### Task item
Count the lines in the listing below that contain the word "novas". Reply with the number only.

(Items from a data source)
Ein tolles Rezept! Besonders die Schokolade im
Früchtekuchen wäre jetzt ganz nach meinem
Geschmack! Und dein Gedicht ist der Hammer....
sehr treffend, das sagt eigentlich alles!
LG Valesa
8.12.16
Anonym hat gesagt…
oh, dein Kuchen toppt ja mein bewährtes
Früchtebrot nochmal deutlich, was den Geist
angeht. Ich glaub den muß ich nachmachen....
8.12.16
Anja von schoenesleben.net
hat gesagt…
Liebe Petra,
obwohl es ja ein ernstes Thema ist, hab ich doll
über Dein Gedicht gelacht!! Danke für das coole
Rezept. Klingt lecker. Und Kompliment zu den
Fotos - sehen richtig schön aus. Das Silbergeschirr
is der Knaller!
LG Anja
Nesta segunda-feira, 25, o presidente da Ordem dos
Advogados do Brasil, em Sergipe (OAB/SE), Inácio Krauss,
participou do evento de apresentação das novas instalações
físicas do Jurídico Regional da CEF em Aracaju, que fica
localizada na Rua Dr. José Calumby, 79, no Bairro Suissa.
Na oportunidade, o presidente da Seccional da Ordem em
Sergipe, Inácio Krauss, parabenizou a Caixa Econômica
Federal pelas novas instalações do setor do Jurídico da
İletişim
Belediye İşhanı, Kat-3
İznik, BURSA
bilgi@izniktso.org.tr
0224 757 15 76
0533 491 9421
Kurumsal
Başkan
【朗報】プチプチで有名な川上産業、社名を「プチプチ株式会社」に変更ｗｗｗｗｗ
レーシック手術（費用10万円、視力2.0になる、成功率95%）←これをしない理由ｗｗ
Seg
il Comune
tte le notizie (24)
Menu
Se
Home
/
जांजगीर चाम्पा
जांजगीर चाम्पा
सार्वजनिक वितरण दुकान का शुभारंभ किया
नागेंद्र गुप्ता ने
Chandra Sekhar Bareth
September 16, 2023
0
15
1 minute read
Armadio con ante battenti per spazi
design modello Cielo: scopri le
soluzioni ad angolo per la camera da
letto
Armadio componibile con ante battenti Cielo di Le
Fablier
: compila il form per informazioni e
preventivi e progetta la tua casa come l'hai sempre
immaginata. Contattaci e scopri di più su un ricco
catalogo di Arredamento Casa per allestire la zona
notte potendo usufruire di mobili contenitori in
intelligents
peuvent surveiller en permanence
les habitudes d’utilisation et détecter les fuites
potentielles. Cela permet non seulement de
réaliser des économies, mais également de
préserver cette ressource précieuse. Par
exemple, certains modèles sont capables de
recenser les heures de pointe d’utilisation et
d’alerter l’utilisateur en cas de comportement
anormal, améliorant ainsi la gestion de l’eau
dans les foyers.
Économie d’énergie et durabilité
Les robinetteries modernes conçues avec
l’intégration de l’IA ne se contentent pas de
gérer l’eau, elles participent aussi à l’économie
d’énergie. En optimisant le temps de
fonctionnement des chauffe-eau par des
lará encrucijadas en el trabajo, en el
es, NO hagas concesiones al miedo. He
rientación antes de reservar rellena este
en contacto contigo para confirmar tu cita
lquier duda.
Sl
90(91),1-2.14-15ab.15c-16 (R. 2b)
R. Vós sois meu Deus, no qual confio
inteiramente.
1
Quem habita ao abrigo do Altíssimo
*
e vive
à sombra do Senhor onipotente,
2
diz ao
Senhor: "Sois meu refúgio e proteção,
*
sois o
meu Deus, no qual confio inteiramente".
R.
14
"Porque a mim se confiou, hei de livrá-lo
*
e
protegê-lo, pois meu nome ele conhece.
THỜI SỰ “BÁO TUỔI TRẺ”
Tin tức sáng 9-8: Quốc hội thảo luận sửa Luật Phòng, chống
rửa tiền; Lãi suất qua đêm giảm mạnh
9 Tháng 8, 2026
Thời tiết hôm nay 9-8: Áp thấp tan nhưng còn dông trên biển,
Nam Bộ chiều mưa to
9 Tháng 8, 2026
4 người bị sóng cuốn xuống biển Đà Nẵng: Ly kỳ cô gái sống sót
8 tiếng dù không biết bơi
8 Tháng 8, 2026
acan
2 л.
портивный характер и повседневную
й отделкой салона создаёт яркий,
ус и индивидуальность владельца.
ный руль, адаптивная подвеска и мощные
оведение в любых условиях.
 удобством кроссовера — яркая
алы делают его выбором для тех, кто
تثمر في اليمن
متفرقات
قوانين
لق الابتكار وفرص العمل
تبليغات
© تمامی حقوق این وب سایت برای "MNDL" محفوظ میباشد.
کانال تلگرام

### Exercise result
2